EXTRACTED RECORDS:
_ _ _ _ _

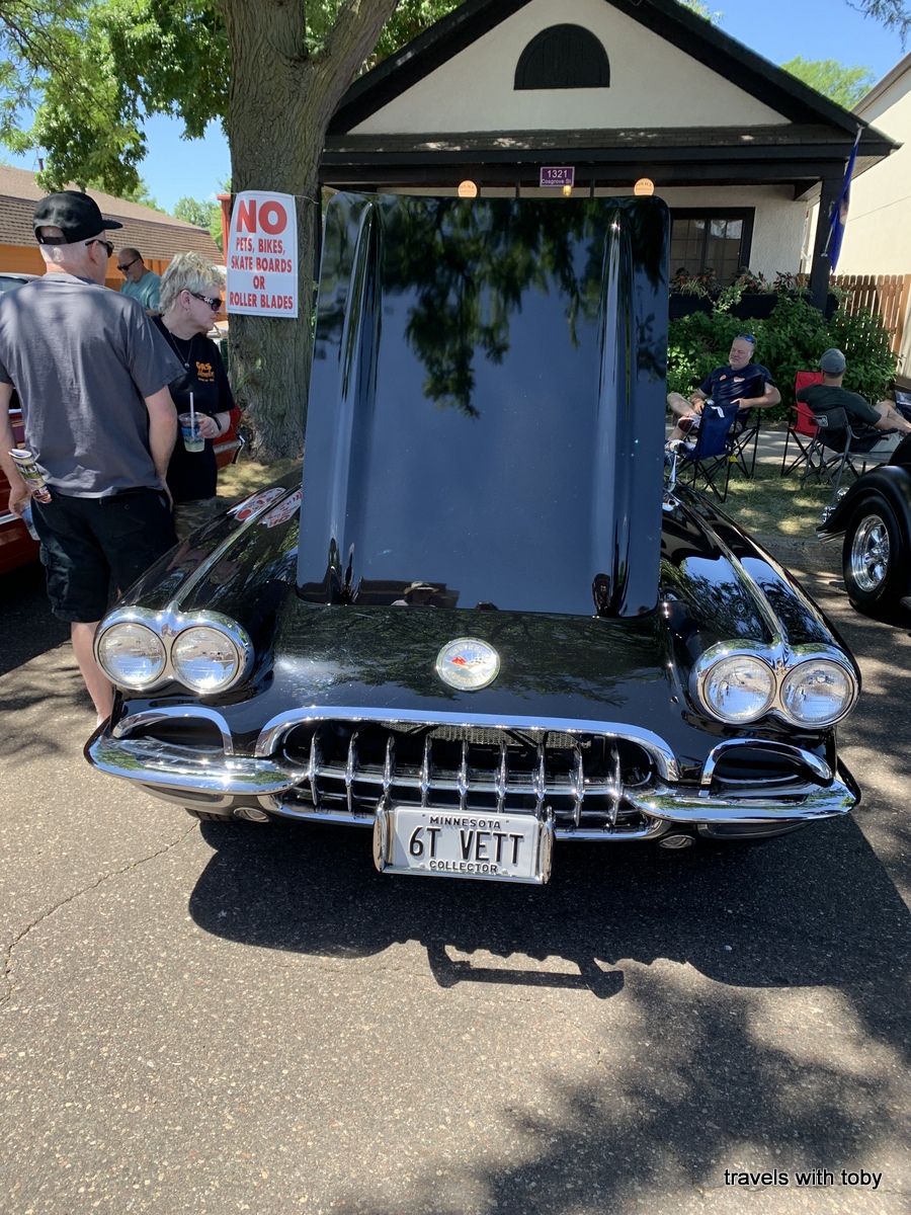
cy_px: 608
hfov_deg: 53.1
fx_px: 912
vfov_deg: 67.3
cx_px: 456
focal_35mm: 26
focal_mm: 4.25
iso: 25
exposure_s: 1/412
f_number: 1.8
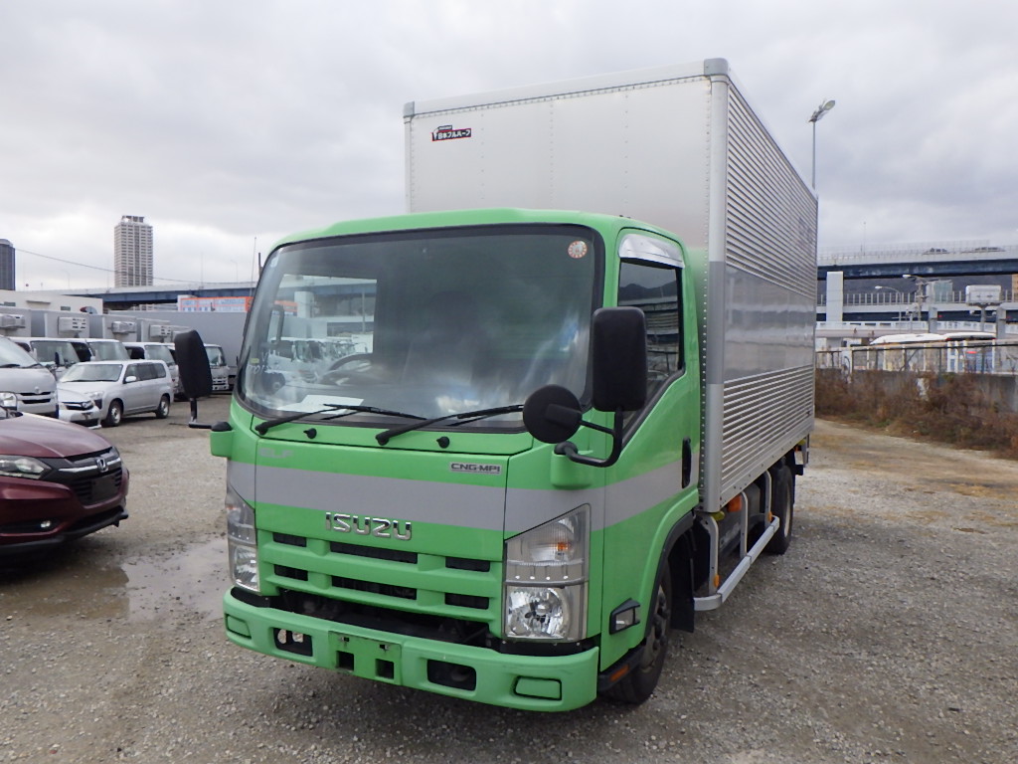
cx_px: 509
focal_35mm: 28
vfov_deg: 49.7
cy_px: 382
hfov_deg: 63.4
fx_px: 823
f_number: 4.2
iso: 250
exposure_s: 1/200
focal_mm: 5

_ _ _ _ _

EXERCISE OBJECTIVE: If a record holds a picture, drop the picture and reproduce everything else exactly.

RESULT:
cy_px: 608
hfov_deg: 53.1
fx_px: 912
vfov_deg: 67.3
cx_px: 456
focal_35mm: 26
focal_mm: 4.25
iso: 25
exposure_s: 1/412
f_number: 1.8
cx_px: 509
focal_35mm: 28
vfov_deg: 49.7
cy_px: 382
hfov_deg: 63.4
fx_px: 823
f_number: 4.2
iso: 250
exposure_s: 1/200
focal_mm: 5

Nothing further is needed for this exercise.